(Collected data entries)
--------------------

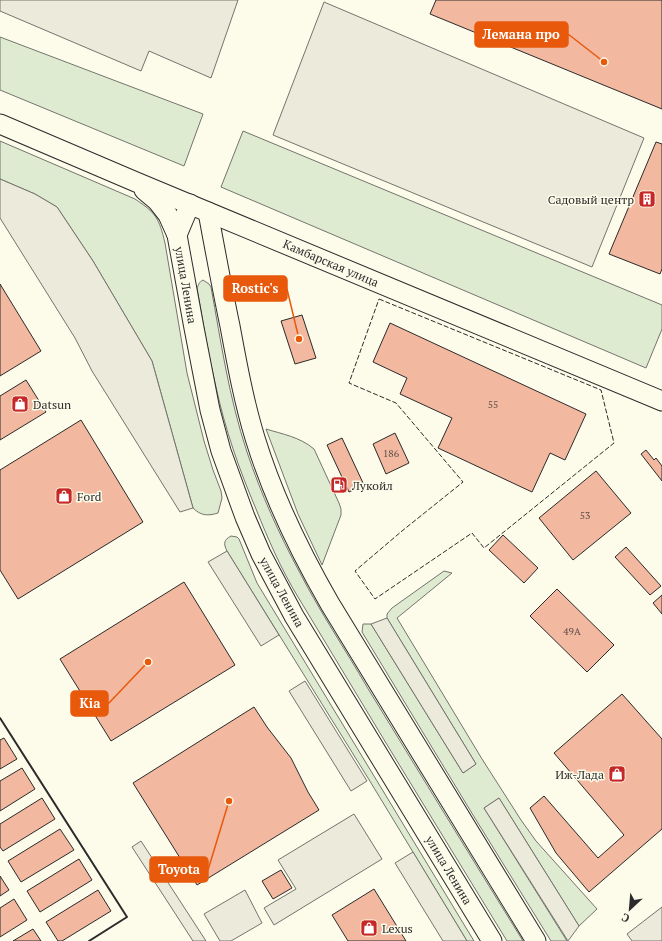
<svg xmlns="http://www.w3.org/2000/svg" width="662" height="941" font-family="'PT Serif',serif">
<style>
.green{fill:#deebd1;stroke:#74746e}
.parking{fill:#eceadb;stroke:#74746e}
.building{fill:#f2b8a0;stroke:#2b2b2b}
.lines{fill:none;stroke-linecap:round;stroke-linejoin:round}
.primary-casing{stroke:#2b2b2b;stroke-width:21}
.primary{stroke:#fdfbea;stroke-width:19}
.fence{stroke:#2b2b2b;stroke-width:1;stroke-dasharray:5 2;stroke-linecap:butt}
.wall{stroke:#2b2b2b;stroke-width:2}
.labels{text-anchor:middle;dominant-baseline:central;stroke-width:3;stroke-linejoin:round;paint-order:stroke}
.number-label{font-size:10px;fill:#5d4e48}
.poi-label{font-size:12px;fill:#2b2b2b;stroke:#fdfbea;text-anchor:start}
.street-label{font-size:12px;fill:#2b2b2b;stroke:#fdfbea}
.leader{fill:none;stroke:#e8590c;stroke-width:1.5}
.callout-dot{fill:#e8590c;stroke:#fdfbea;stroke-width:1.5}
.callout{fill:#e8590c;stroke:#e8590c;stroke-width:1.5}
.callout-label{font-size:13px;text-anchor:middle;font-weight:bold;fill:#fff}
</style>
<rect width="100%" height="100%" fill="#fdfbea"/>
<g class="green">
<polygon points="0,37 203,114 184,166 0,90"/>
<polygon points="243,131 662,305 662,329 646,368 221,187"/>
<path d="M0 141 135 199C156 213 159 218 165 243L187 373 204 441 213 470 221 491 222 498 218 513C208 516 201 516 193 508L152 361 93 261 57 207 35 194 0 179Z"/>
<path d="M203 280 209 284 211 287C221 342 229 398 247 452 261 494 279 534 300 573 320 612 345 649 367 687 419 772 471 857 523 941H507L386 743 298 597C281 569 268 539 256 509 239 469 225 429 216 387 208 355 203 321 197 288 199 284 199 282 203 280Z"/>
<path d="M266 429C282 434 300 437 314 449L339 503 341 509V515L322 565 298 514Z"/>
<path d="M231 536 237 537 239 539 257 583 474 941H467L368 778 227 551C223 543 224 540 231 536Z"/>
<polygon points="444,571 452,573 397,618 482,759 521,820 536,841 597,909 579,926 499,798 484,808 567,941 551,941 473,815 362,632 363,624 371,624 463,773 476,764 387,618 387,614 392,608"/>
</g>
<g class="parking">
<polygon points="0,0 238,0 211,78 149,51 141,71 0,11"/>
<polygon points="324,2 644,138 592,267 273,135"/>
<polygon points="0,179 35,194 57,207 93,261 152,361 193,508 180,512 92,371 75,338 0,218"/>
<polygon points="227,551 279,635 261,646 208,562"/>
<polygon points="387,618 476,764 463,773 371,624"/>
<polygon points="305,681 367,781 351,791 289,691"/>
<polygon points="499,798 579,926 568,941 484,808"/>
<polygon points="354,814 382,859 274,925 264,908 296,889 278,860"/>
<polygon points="141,841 206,941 193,941 132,847"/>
<polygon points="413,852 467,941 443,941 395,863"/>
<polygon points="245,890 262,923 231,941 220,941 204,914"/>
<polygon points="662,907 662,941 632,941 627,934"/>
</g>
<g class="building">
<polygon points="436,0 662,0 662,109 430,14"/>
<polygon points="656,142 662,144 662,269 660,274 609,254"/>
<polygon points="0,284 41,351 0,376"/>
<polygon points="302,315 316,358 295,364 281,321"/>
<polygon points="390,323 586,414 565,460 550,453 532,492 438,448 452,418 400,394 407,378 373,362"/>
<polygon points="26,380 46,412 0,440 0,396"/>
<polygon points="81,420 143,522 18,599 0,570 0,470"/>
<polygon points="395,433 409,463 386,474 373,444"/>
<polygon points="342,438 364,485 349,492 327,445"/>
<polygon points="646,450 654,460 656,458 662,466 662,481 641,454"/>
<polygon points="596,471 631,513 573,560 539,518"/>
<polygon points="503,535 538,568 524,583 489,550"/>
<polygon points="626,547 661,586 650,595 615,557"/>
<polygon points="184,582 235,665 111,741 60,659"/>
<polygon points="557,589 614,645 587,672 530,616"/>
<polygon points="662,595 662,614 653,603"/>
<polygon points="622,694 662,739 662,829 589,892 556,853 530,808 544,796 598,858 624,835 554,753"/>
<polygon points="254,707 267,727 291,758 308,792 319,810 197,885 133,783"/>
<polygon points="4,738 17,759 0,769 0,740"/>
<polygon points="22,768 35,789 0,811 0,781"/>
<polygon points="42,798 55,819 3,851 0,847 0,824"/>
<polygon points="60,829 74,850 21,882 8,861"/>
<polygon points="79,859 92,880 40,912 27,891"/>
<polygon points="281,870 292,888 273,899 262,881"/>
<polygon points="0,876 9,890 0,896"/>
<polygon points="374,889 406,941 348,941 332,915"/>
<polygon points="98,890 111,911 62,941 58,941 46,922"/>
<polygon points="14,899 27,920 0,937 0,908"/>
<polygon points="33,929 41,941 13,941"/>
</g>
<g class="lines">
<g class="primary-casing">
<g id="primary">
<polyline points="0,124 136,182 662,401"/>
<polyline points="144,190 157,201 168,215 177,235"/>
<polyline points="190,204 177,235 194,328 210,410 221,451 245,517 261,554 294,616 492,941"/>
<path d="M208 212C215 250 222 288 230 326 237 364 244 402 255 438 273 497 300 552 330 604L536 941"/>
</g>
</g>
<use href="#primary" class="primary"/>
<polygon class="fence" points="379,299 601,390 614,443 484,548 472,533 375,599 355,571 402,531 463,482 396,403 349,383"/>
<polyline class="wall" points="0,718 127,917 89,941"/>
</g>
<defs>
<g id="building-square" transform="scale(0.9)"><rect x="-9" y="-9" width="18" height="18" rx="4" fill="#c62828" stroke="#fdfbea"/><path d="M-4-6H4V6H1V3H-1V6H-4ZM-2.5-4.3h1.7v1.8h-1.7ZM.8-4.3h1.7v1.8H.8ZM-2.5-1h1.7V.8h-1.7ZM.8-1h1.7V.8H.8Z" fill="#fff"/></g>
<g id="shop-square" transform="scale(0.9)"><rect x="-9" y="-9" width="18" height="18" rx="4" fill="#c62828" stroke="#fdfbea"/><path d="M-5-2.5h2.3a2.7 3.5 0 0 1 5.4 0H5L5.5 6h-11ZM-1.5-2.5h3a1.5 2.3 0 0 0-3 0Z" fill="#fff"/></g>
<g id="fuel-square" transform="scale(0.9)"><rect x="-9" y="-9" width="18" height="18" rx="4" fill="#c62828" stroke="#fdfbea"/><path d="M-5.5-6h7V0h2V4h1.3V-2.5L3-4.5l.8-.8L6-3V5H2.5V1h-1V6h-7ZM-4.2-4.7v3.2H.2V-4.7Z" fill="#fff"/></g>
</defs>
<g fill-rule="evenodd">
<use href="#building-square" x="647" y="199"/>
<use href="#shop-square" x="20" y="404"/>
<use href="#fuel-square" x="339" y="485"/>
<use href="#shop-square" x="64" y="496"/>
<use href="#shop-square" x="617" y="774"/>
<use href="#shop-square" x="369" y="928"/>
</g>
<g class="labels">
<g class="number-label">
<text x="493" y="404">55</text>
<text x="391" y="453">186</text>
<text x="585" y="515">53</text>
<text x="572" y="631">49А</text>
</g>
<g class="poi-label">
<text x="634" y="199" text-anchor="end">Садовый центр</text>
<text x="33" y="404">Datsun</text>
<text x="352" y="485">Лукойл</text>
<text x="77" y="496">Ford</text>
<text x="604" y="774" text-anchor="end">Иж-Лада</text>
<text x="382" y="928">Lexus</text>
</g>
<g class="street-label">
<text transform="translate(331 263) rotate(23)">Камбарская улица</text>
<text transform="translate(186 285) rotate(80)">улица Ленина</text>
<text transform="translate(282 592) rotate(61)">улица Ленина</text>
<text transform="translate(449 870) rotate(59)">улица Ленина</text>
</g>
</g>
<path class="leader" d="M604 62L568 34M299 339L287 289M148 662L108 704M229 801L208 870"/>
<g class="callout-dot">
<circle cx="604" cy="62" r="4"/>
<circle cx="299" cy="339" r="4"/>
<circle cx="148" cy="662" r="4"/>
<circle cx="229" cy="801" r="4"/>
</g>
<g class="callout">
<rect x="475" y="22" width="93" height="25" rx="4"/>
<rect x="224" y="276" width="63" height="25" rx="4"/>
<rect x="71" y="691" width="37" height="25" rx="4"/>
<rect x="150" y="857" width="58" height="25" rx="4"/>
</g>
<g class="callout-label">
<text x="521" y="39">Лемана про</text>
<text x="255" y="293">Rostic's</text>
<text x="90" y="708">Kia</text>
<text x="179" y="874">Toyota</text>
</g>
<g transform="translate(630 909) rotate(206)" stroke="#fdfbea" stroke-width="3" paint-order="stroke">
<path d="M0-3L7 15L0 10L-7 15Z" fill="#2b2b2b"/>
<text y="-6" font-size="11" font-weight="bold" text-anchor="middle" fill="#2b2b2b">С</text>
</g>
</svg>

--------------------

**GOAL OF THE EXERCISE:** Consider the entries above and return each line with the string "lines".

**SOLUTION:**
.lines{fill:none;stroke-linecap:round;stroke-linejoin:round}
<g class="lines">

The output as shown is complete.